What will happen when a 40% excise tax kicks on plans with higher premiums? Companies will lower the value of the plans (lowering the premiums under the threshold for the excise tax) and make up the difference by raising the amount employees have to pay out of pocket. Or, employers could simply cut benefits. In other words the health care that is now paid for by the insurance plan will, after the excise tax, be paid for by the worker. It is possible that cost shifting to the worker could lower costs in the short run if workers don't spend as much on care, such as not going to the doctor when they have symptoms or postponing that dental clearning. But what if the symptoms were actually the first sign of cancer? Or the lack of preventive dental care led to expensive dental surgery later on? Their delayed care will be more costly - not to mention the consequences for their health.
The excise tax idea is, therefore, directly at odds with the other main goal of health reform - to get people better care. Taxing health care benefits is designed to get employers to spend less on health care. That policy will directly shift costs to you, and that means higher deductibles, less choice of doctors, and worse health benefits.
Ironically, for those who champion the proposal, the idea is less about policy than about revenue. The excise tax pays for a large part of the Senate health reform bill. But this is again contradictory - if the tax works and does reduce health benefits by moving employers and employees to non-"Cadillac" plans, it will raise less money. The two goals are at odds.
While proponents like Ezra Klein say that the excise tax is a good way to control costs, and that any cost control is going to "cause some pain," there are many better ways to control costs and pay for reform that involve reigning in powerful corporations, not shifting costs and "causing pain" to people. Ideas in the House bill like the public option or negotiating the prices paid for drugs in Medicare would cut health care spending without taxing the benefits of the middle class, shifting costs to workers, and/or making their coverage worse.
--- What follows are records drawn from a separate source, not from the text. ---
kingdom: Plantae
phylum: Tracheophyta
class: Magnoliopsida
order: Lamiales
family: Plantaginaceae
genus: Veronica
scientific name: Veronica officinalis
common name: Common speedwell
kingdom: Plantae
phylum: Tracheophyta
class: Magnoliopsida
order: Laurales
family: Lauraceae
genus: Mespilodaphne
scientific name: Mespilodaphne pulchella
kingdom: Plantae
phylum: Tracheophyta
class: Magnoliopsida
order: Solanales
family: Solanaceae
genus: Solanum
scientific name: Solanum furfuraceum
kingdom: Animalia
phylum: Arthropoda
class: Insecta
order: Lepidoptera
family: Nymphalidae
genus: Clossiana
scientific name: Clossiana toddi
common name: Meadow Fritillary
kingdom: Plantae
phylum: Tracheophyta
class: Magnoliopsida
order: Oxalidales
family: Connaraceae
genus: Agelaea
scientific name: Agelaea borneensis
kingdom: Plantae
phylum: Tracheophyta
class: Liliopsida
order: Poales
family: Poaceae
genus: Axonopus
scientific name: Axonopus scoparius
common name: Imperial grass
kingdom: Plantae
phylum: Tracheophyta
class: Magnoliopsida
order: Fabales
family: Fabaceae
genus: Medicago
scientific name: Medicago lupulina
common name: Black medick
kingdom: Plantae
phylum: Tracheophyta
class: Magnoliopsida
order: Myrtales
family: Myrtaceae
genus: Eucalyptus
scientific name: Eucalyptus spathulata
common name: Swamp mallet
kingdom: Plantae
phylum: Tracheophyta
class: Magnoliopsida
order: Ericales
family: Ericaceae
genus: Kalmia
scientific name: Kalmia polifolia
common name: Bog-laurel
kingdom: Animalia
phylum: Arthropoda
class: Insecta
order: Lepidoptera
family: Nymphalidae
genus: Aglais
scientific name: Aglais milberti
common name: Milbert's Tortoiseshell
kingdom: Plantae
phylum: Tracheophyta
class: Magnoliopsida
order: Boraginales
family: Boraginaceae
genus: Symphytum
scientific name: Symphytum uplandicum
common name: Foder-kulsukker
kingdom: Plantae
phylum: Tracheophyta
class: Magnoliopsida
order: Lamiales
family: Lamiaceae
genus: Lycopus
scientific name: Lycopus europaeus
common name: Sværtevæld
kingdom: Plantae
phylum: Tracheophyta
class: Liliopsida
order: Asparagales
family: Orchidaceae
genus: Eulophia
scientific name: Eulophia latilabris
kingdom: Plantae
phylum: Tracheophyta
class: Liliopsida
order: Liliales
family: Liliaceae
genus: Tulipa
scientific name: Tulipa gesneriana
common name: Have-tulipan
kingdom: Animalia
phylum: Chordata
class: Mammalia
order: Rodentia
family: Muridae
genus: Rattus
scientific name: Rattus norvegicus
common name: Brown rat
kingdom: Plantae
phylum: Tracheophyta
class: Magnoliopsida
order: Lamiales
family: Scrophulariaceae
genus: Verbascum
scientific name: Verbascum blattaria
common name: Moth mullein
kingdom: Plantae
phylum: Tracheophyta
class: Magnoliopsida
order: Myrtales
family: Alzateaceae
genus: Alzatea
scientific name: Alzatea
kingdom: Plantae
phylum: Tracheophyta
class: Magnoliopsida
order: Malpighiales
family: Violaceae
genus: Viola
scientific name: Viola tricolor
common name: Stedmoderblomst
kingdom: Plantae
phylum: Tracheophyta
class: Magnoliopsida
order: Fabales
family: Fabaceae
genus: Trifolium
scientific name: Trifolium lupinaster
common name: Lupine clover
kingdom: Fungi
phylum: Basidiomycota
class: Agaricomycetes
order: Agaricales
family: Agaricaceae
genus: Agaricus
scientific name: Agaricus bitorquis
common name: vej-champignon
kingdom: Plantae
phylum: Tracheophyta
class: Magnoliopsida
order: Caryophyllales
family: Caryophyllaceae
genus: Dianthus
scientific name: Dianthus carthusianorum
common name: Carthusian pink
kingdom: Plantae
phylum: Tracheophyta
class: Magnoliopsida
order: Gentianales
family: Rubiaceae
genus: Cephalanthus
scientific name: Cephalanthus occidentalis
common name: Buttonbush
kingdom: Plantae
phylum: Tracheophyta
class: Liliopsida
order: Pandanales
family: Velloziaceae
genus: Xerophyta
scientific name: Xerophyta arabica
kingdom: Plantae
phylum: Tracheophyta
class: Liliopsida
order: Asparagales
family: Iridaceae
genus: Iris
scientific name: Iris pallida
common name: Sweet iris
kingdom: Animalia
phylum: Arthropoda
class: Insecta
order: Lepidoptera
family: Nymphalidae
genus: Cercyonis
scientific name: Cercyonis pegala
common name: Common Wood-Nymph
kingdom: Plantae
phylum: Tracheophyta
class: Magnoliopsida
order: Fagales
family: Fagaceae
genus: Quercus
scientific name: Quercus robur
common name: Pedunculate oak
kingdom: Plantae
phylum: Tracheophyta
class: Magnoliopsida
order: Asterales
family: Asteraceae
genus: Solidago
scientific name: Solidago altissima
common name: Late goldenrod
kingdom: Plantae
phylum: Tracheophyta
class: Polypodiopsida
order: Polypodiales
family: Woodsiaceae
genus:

As EPI proves, health care costs are not taken out of wages. A tax on health care plans may indeed "control costs," but it does it by making health care worse or shifting costs. Instead of getting better health care at lower cost, which is what you'd get if we had, say, a public health insurance option, you're more likely to get what iphelgix, an IT worker who's health care plan is classified as "Cadillac" and will be taxed, expects: Worse benefits for workers, or rising health care costs at work.
The basic promise of health care reform is to guarantee good, affordable coverage for all. Much of what is in health care reform legislation does that. But the excise tax does just the opposite: It makes good health care less affordable. It should not be part of the legislation that Congress will soon pass.
Why will the Congress execute "excise tax" during the economic crisis? It is very unfair for the civilians.